----- Input

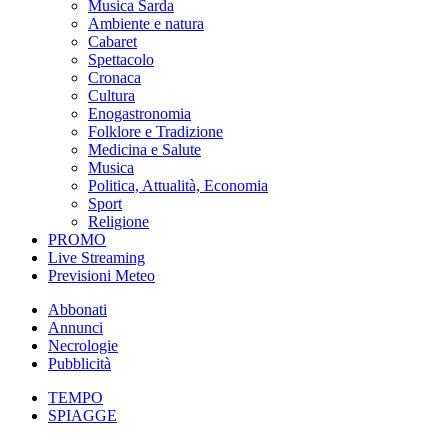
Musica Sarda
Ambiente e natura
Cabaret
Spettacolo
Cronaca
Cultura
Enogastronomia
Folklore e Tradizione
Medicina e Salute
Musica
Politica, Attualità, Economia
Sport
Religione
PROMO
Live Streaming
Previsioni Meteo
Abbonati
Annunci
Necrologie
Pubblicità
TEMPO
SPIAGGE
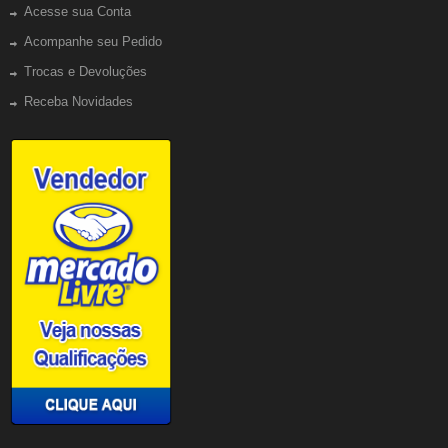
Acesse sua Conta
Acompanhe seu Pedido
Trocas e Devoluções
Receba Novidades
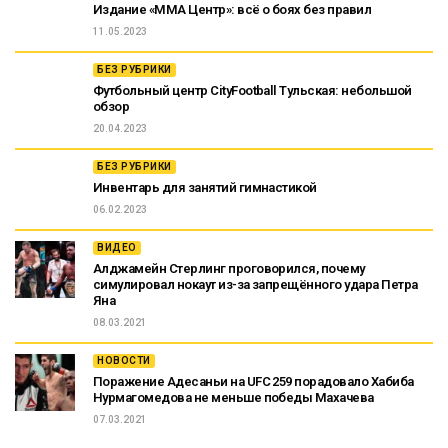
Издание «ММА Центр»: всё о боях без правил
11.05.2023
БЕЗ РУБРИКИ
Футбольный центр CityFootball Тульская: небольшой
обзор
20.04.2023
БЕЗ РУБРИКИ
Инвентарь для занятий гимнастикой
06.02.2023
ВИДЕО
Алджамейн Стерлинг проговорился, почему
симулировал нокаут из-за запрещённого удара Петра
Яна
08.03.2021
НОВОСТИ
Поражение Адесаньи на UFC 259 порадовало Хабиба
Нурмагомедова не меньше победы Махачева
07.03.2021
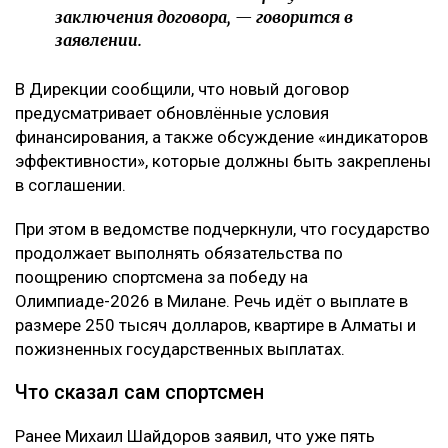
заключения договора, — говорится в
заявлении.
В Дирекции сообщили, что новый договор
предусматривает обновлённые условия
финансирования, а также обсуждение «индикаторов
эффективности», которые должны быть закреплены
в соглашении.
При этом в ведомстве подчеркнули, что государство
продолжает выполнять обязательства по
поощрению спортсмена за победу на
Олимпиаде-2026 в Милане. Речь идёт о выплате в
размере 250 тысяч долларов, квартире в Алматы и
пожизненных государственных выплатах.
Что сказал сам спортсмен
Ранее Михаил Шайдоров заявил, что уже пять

----------

The task — Repeat the data above word for word, without pictures.

Solution to the problem —
Musica Sarda
Ambiente e natura
Cabaret
Spettacolo
Cronaca
Cultura
Enogastronomia
Folklore e Tradizione
Medicina e Salute
Musica
Politica, Attualità, Economia
Sport
Religione
PROMO
Live Streaming
Previsioni Meteo
Abbonati
Annunci
Necrologie
Pubblicità
TEMPO
SPIAGGE
Acesse sua Conta
Acompanhe seu Pedido
Trocas e Devoluções
Receba Novidades
Издание «ММА Центр»: всё о боях без правил
11.05.2023
БЕЗ РУБРИКИ
Футбольный центр CityFootball Тульская: небольшой
обзор
20.04.2023
БЕЗ РУБРИКИ
Инвентарь для занятий гимнастикой
06.02.2023
ВИДЕО
Алджамейн Стерлинг проговорился, почему
симулировал нокаут из-за запрещённого удара Петра
Яна
08.03.2021
НОВОСТИ
Поражение Адесаньи на UFC 259 порадовало Хабиба
Нурмагомедова не меньше победы Махачева
07.03.2021
заключения договора, — говорится в
заявлении.
В Дирекции сообщили, что новый договор
предусматривает обновлённые условия
финансирования, а также обсуждение «индикаторов
эффективности», которые должны быть закреплены
в соглашении.
При этом в ведомстве подчеркнули, что государство
продолжает выполнять обязательства по
поощрению спортсмена за победу на
Олимпиаде-2026 в Милане. Речь идёт о выплате в
размере 250 тысяч долларов, квартире в Алматы и
пожизненных государственных выплатах.
Что сказал сам спортсмен
Ранее Михаил Шайдоров заявил, что уже пять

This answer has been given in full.